Она не ответила, смутилась. Но и Юрка не выдал, что ему известно то, о чем не написала Таня, — он промолчал. Затем спросил:
— Как же ты живешь, Танечка?
Она взглядом поблагодарила его:
— Потихоньку. Вот… работаю. Целый день с коровами. А когда дома — воспитываю сынишку.
— Сколько уже ему?
— Три… четвертый.
— И как назвала?
— Семкой… Семеном, как звали моего отца.
— Молодец, — похвалил ее Юрка. — Правильно сделала.
— А про твоего отца так ничего и не слышно? Не разыскал он тебя? Ни разу в армию не написал?
— Ни разу.
— Да-а… Странно все как-то у людей. И многое не понятно… Ну как же можно своих родных бросать на произвол? Это же все одно, что живьем похоронить человека… Ну разве не правда?
— Правда, — подтвердил он. — Я тоже часто об этом думаю… Да сколько ни думай — всего не поймешь.
— Скажи, Юра, — вдруг резко повернулась она, — ты меня совсем презираешь?
От неожиданности и прямоты вопроса Юрка даже растерялся.
— Как «совсем»?
— Ну… никогда не сможешь простить за то… что я тебя не дождалась?
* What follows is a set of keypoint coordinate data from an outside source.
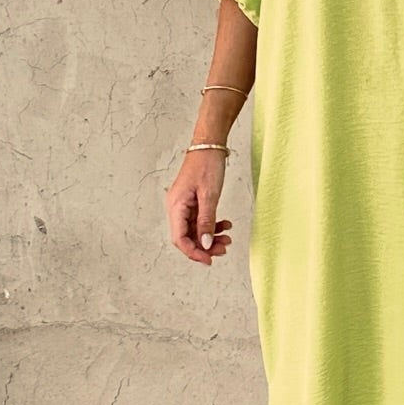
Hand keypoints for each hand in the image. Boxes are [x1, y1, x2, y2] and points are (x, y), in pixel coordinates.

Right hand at [167, 150, 233, 265]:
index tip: (209, 260)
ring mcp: (184, 205)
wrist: (209, 145)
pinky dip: (212, 226)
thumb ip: (207, 221)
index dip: (194, 252)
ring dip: (211, 237)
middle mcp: (177, 207)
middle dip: (205, 246)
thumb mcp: (209, 195)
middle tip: (222, 249)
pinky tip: (225, 225)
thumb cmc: (207, 165)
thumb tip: (205, 244)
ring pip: (195, 230)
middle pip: (187, 237)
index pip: (180, 239)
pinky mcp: (193, 202)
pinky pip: (200, 221)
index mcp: (176, 206)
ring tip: (227, 239)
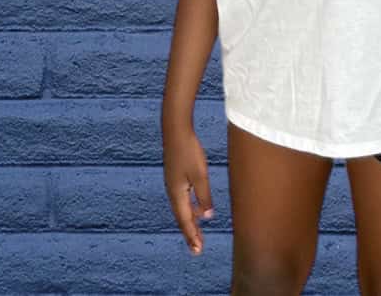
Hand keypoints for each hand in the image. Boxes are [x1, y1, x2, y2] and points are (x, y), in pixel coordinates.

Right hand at [162, 126, 216, 255]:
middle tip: (197, 249)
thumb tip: (207, 216)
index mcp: (177, 193)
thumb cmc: (189, 151)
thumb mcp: (200, 175)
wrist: (176, 130)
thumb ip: (204, 196)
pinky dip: (190, 207)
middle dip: (190, 233)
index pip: (185, 220)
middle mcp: (172, 191)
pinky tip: (198, 208)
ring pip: (182, 208)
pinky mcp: (176, 176)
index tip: (197, 250)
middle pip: (182, 217)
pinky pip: (183, 198)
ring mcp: (173, 183)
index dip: (192, 235)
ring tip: (199, 233)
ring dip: (190, 221)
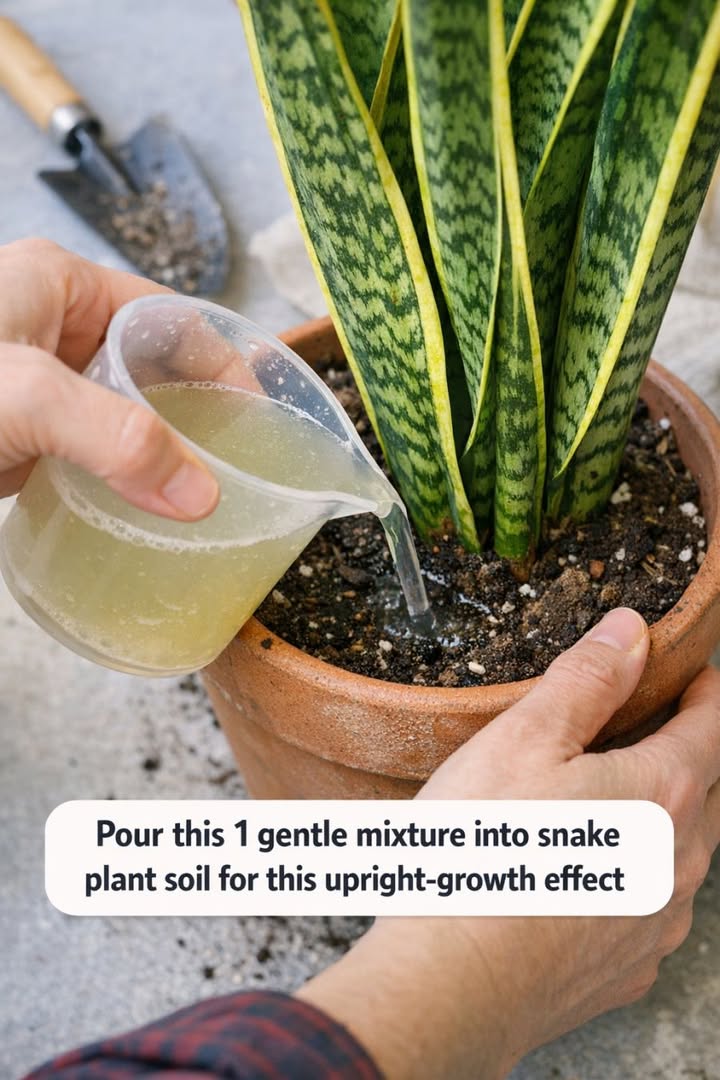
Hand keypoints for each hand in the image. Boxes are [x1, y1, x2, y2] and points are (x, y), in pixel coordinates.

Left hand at [0, 238, 217, 519]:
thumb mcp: (30, 396)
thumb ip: (117, 439)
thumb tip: (197, 491)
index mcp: (59, 285)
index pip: (170, 317)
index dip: (220, 362)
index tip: (256, 415)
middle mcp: (51, 330)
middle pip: (151, 369)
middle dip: (192, 415)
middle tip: (233, 464)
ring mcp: (35, 386)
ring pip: (120, 417)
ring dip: (155, 454)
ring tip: (197, 494)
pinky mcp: (19, 434)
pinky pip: (87, 453)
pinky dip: (117, 479)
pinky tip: (142, 509)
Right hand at [298, 608, 719, 1078]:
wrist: (453, 980)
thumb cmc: (483, 851)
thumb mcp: (525, 738)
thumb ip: (586, 679)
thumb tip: (632, 629)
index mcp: (661, 793)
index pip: (711, 727)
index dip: (706, 691)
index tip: (696, 673)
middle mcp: (677, 860)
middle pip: (703, 791)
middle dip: (684, 754)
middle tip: (645, 729)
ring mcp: (657, 920)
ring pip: (681, 855)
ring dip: (659, 820)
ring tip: (610, 803)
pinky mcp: (627, 967)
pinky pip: (650, 910)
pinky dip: (633, 880)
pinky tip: (588, 878)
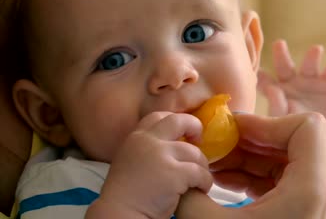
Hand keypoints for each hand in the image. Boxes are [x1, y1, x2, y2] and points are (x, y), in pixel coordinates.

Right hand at [86, 113, 212, 218]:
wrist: (120, 214)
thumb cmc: (127, 194)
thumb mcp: (131, 160)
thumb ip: (147, 148)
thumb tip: (175, 143)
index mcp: (136, 138)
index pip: (159, 116)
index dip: (175, 121)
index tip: (183, 134)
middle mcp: (148, 141)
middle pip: (180, 121)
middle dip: (195, 128)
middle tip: (199, 142)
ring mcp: (161, 155)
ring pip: (195, 153)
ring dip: (202, 167)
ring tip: (198, 180)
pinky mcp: (174, 173)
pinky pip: (200, 173)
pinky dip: (205, 182)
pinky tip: (201, 189)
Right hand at [175, 113, 325, 218]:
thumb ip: (192, 186)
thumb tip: (184, 160)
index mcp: (310, 194)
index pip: (309, 127)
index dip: (268, 122)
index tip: (234, 130)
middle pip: (311, 138)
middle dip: (265, 134)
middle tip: (230, 141)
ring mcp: (322, 207)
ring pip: (300, 157)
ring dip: (259, 152)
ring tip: (219, 161)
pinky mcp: (310, 215)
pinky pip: (291, 178)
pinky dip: (261, 172)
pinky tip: (226, 179)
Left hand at [258, 40, 325, 126]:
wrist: (320, 136)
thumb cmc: (295, 131)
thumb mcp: (284, 121)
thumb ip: (276, 107)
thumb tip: (271, 89)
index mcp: (276, 90)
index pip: (265, 81)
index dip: (261, 77)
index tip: (258, 73)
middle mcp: (291, 81)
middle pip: (285, 66)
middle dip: (282, 55)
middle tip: (279, 44)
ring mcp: (310, 81)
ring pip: (310, 65)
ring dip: (312, 56)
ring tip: (316, 50)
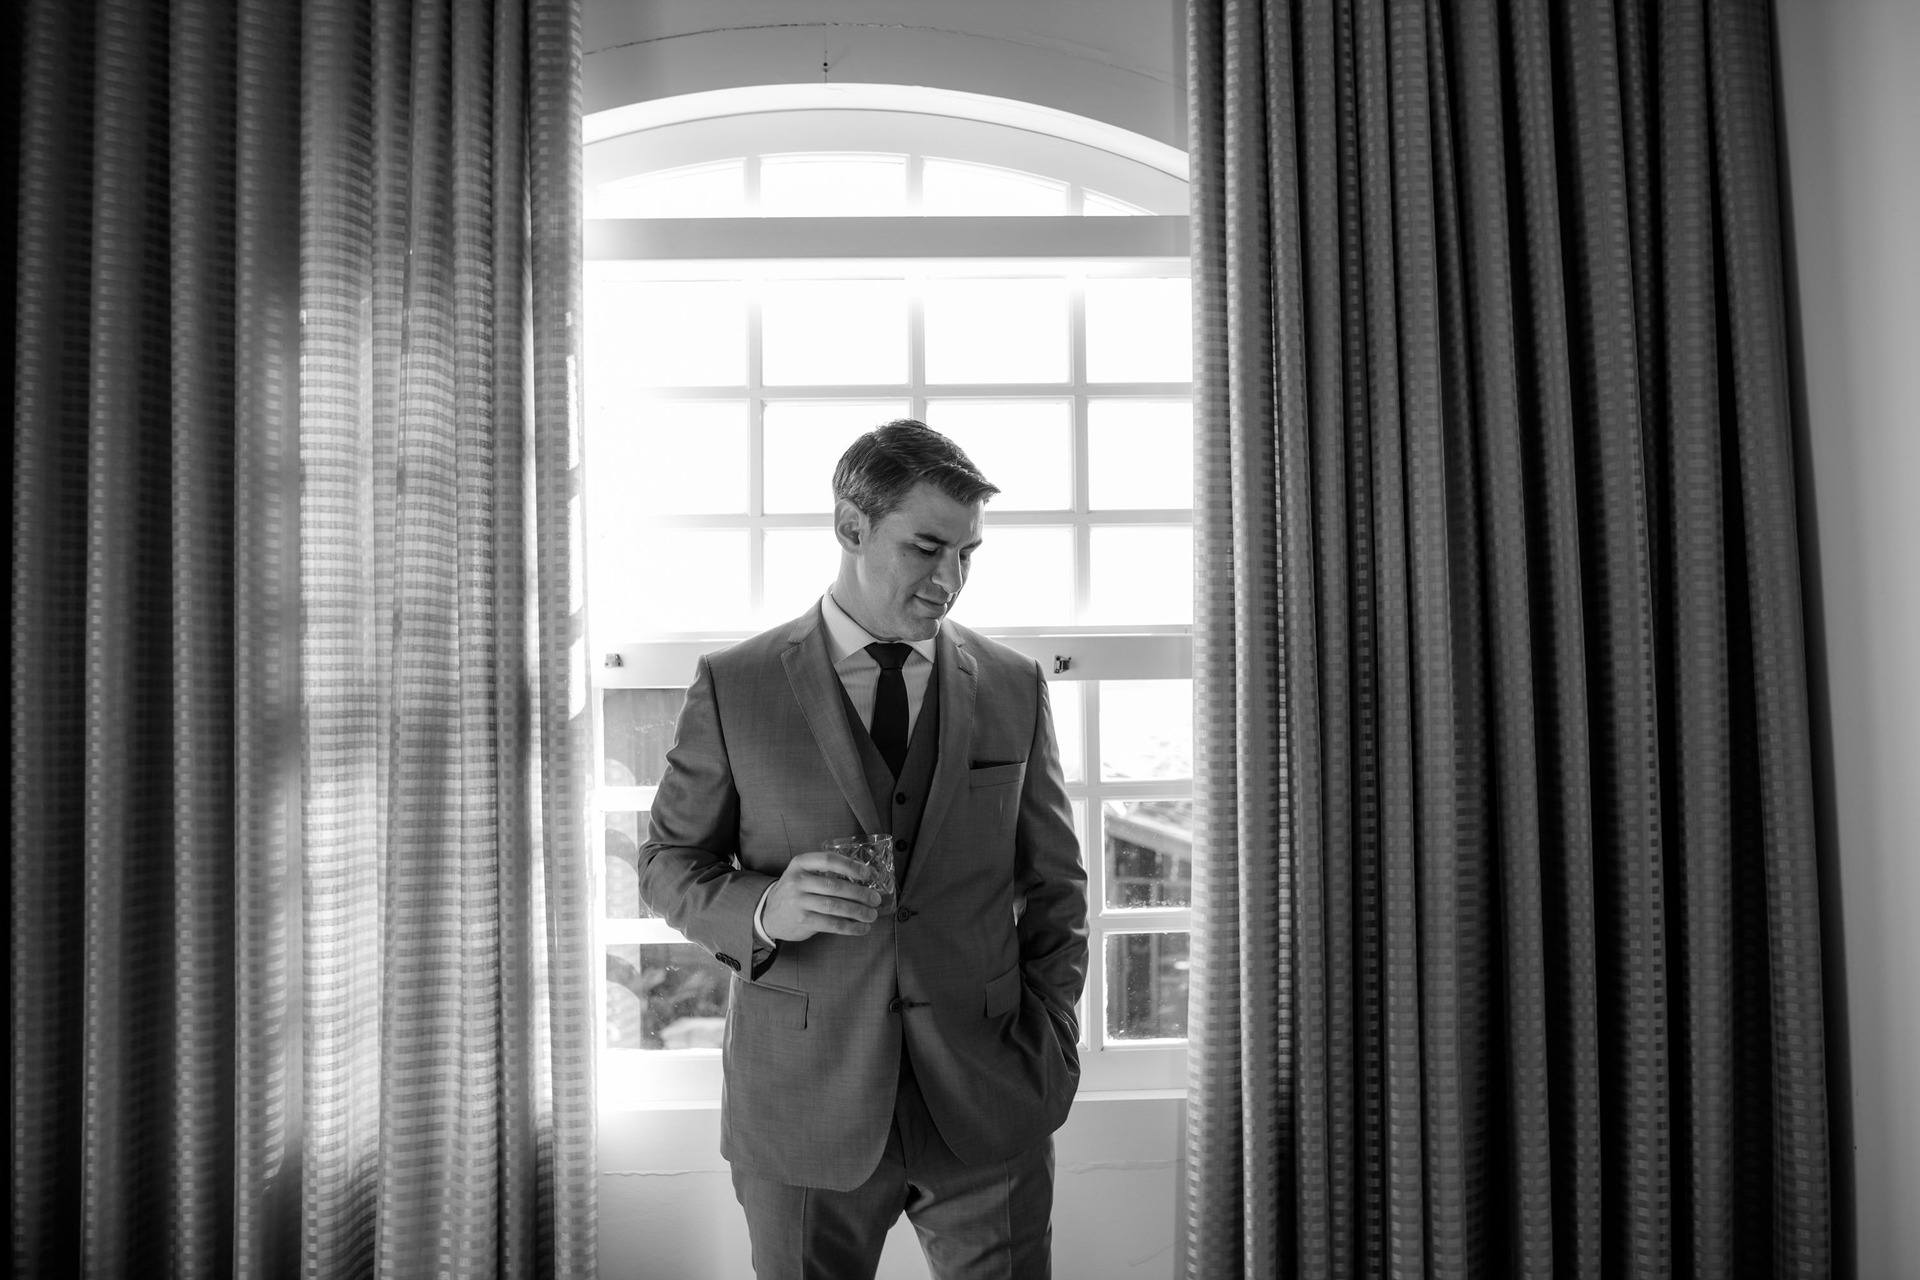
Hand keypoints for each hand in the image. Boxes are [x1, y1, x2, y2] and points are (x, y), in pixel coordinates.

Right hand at [760, 849, 881, 941]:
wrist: (769, 913)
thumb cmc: (795, 890)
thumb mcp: (802, 873)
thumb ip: (825, 872)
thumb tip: (865, 878)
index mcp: (800, 863)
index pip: (828, 860)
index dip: (850, 866)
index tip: (868, 873)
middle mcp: (798, 881)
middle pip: (834, 886)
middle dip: (860, 893)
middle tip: (876, 899)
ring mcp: (798, 902)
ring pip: (834, 907)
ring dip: (858, 911)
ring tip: (872, 915)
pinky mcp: (802, 921)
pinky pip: (831, 924)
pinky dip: (850, 927)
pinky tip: (862, 928)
Ни одним, ни двумя словами ответить Юрка не мог. Быть с нею неискренним почитал за подлость. Если бы рубанул бодренько и просто: нет, мол, никакой обиды на нее не держит, презирать — и подавно не вправе, — это была бы полуправда, и Таня сразу бы почувствовала фальшь. Стань он утверждать, что давно простил ее, ни в чем не упрекает, не берется судить, — и Таня решит: она ему попросту безразлична… Поэтому он в свою очередь спросил:
— А чего ты должна была меня ждать? Ведь я тебе даже не писал… А детские обещания — на один день. Кто их принимает всерьез?
— Детские — может, и не принимают. Но когда ты с мамой приезжал в Устиновку, мне уже было четырнадцать лет, и я тогда… только не смейся… влюбилась в тебя. Да-да. И уже не по-детски, а совсем серьезно… А когда семнадцать исполнилось, я уже не переставала думать о тебе. И все ждала — может, опять приедете с мамой… или хоть вспомнишь про меня и напишешь два словечка. А ты молчал. И подумала — забыл меня совсем… Вот и случилось…
— Нет, — сказал Юрка, — я не забывал.
— Чего же ты так долго молчал?
— Сдуру. Тоже думал, что ты меня давно забыла.